- Directions
Only the text belongs in the copy: retype each record exactly as it appears.

▼

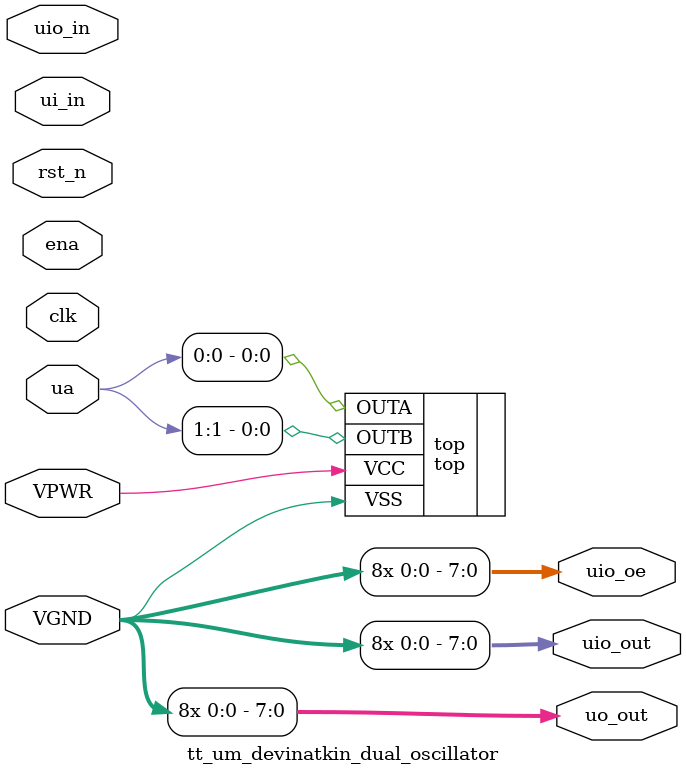
<source format=v>
/*
 * Copyright (c) 2024 Your Name
 * SPDX-License-Identifier: Apache-2.0
 */

`default_nettype none

module tt_um_devinatkin_dual_oscillator (
    input  wire       VGND,
    input  wire       VPWR,
    input  wire [7:0] ui_in,    // Dedicated inputs
    output wire [7:0] uo_out,   // Dedicated outputs
    input  wire [7:0] uio_in,   // IOs: Input path
    output wire [7:0] uio_out,  // IOs: Output path
    output wire [7:0] uio_oe,   // IOs: Enable path (active high: 0=input, 1=output)
    inout  wire [7:0] ua,       // Analog pins, only ua[5:0] can be used
    input  wire       ena,      // always 1 when the design is powered, so you can ignore it
    input  wire       clk,      // clock
    input  wire       rst_n     // reset_n - low to reset
);

top top(
	.VCC(VPWR),
	.VSS(VGND),
	.OUTA(ua[0]),
	.OUTB(ua[1])
);

    assign uo_out[0] = VGND;
    assign uo_out[1] = VGND;
    assign uo_out[2] = VGND;
    assign uo_out[3] = VGND;
    assign uo_out[4] = VGND;
    assign uo_out[5] = VGND;
    assign uo_out[6] = VGND;
    assign uo_out[7] = VGND;

    assign uio_out[0] = VGND;
    assign uio_out[1] = VGND;
    assign uio_out[2] = VGND;
    assign uio_out[3] = VGND;
    assign uio_out[4] = VGND;
    assign uio_out[5] = VGND;
    assign uio_out[6] = VGND;
    assign uio_out[7] = VGND;

    assign uio_oe[0] = VGND;
    assign uio_oe[1] = VGND;
    assign uio_oe[2] = VGND;
    assign uio_oe[3] = VGND;
    assign uio_oe[4] = VGND;
    assign uio_oe[5] = VGND;
    assign uio_oe[6] = VGND;
    assign uio_oe[7] = VGND;

endmodule

</source>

▲

- Exercise answer
<source format=v>
/*
 * Copyright (c) 2024 Your Name
 * SPDX-License-Identifier: Apache-2.0
 */

`default_nettype none

module tt_um_devinatkin_dual_oscillator (
    input  wire       VGND,
    input  wire       VPWR,
    input  wire [7:0] ui_in,    // Dedicated inputs
    output wire [7:0] uo_out,   // Dedicated outputs
    input  wire [7:0] uio_in,   // IOs: Input path
    output wire [7:0] uio_out,  // IOs: Output path
    output wire [7:0] uio_oe,   // IOs: Enable path (active high: 0=input, 1=output)
    inout  wire [7:0] ua,       // Analog pins, only ua[5:0] can be used
    input  wire       ena,      // always 1 when the design is powered, so you can ignore it
    input  wire       clk,      // clock
    input  wire       rst_n     // reset_n - low to reset
);

top top(
	.VCC(VPWR),
	.VSS(VGND),
	.OUTA(ua[0]),
	.OUTB(ua[1])
);

    assign uo_out[0] = VGND;
    assign uo_out[1] = VGND;
    assign uo_out[2] = VGND;
    assign uo_out[3] = VGND;
    assign uo_out[4] = VGND;
    assign uo_out[5] = VGND;
    assign uo_out[6] = VGND;
    assign uo_out[7] = VGND;

    assign uio_out[0] = VGND;
    assign uio_out[1] = VGND;
    assign uio_out[2] = VGND;
    assign uio_out[3] = VGND;
    assign uio_out[4] = VGND;
    assign uio_out[5] = VGND;
    assign uio_out[6] = VGND;
    assign uio_out[7] = VGND;

    assign uio_oe[0] = VGND;
    assign uio_oe[1] = VGND;
    assign uio_oe[2] = VGND;
    assign uio_oe[3] = VGND;
    assign uio_oe[4] = VGND;
    assign uio_oe[5] = VGND;
    assign uio_oe[6] = VGND;
    assign uio_oe[7] = VGND;

endmodule

</source>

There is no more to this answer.